Home extensions can come in a variety of shapes and sizes, but conservatories tend to be the most popular for homeowners keen to create more space, particularly at the moment. But what about Cheshire orangeries instead? Here are the main differences between an orangery and a conservatory to help you work out which is right for you.
These were especially popular from the 17th to the 19th century and were a serious signifier of wealth and status. If you had an orangery on your grounds, you were generally considered to be very well heeled indeed. This type of home extension was used to grow citrus trees to help protect them during the winter months. As lemons and oranges become more readily available for less cold hard cash, orangeries began to be used instead to house exotic plants and other shrubbery.

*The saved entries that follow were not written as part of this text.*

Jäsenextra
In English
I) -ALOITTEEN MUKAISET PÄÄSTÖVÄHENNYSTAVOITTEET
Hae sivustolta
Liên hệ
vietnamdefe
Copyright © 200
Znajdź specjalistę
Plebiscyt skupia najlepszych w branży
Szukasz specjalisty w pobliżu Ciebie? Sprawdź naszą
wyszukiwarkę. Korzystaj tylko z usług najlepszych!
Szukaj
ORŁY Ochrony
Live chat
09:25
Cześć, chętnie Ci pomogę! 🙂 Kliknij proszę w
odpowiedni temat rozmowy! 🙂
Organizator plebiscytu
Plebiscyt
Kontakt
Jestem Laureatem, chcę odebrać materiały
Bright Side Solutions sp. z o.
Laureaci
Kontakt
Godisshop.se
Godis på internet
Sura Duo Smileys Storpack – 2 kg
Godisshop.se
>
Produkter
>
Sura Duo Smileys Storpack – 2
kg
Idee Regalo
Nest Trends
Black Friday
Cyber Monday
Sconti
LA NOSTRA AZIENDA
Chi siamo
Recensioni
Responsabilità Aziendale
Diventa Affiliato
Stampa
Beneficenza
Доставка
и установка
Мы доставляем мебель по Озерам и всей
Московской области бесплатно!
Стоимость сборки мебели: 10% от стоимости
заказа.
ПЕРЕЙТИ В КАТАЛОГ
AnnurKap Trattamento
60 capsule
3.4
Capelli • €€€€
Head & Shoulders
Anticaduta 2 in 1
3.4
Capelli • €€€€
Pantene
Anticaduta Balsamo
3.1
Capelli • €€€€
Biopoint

These days, orangeries tend to come with a glass roof, big windows and lots of brickwork to really bring a touch of class and elegance to a home.
Conservatories really aren’t that much different to orangeries, the main difference being that they are typically attached to a house while orangeries can be kept elsewhere on the property such as the garden. While conservatories were originally used to protect herbs and shrubs, they are now generally used by people as a place to relax and unwind at the end of a long hard day.
They are usually made from aluminium and uPVC and feature a lot less brickwork than orangeries. Whichever you decide to go for, make sure you include double glazing to help it stay warm in winter and cool in summer.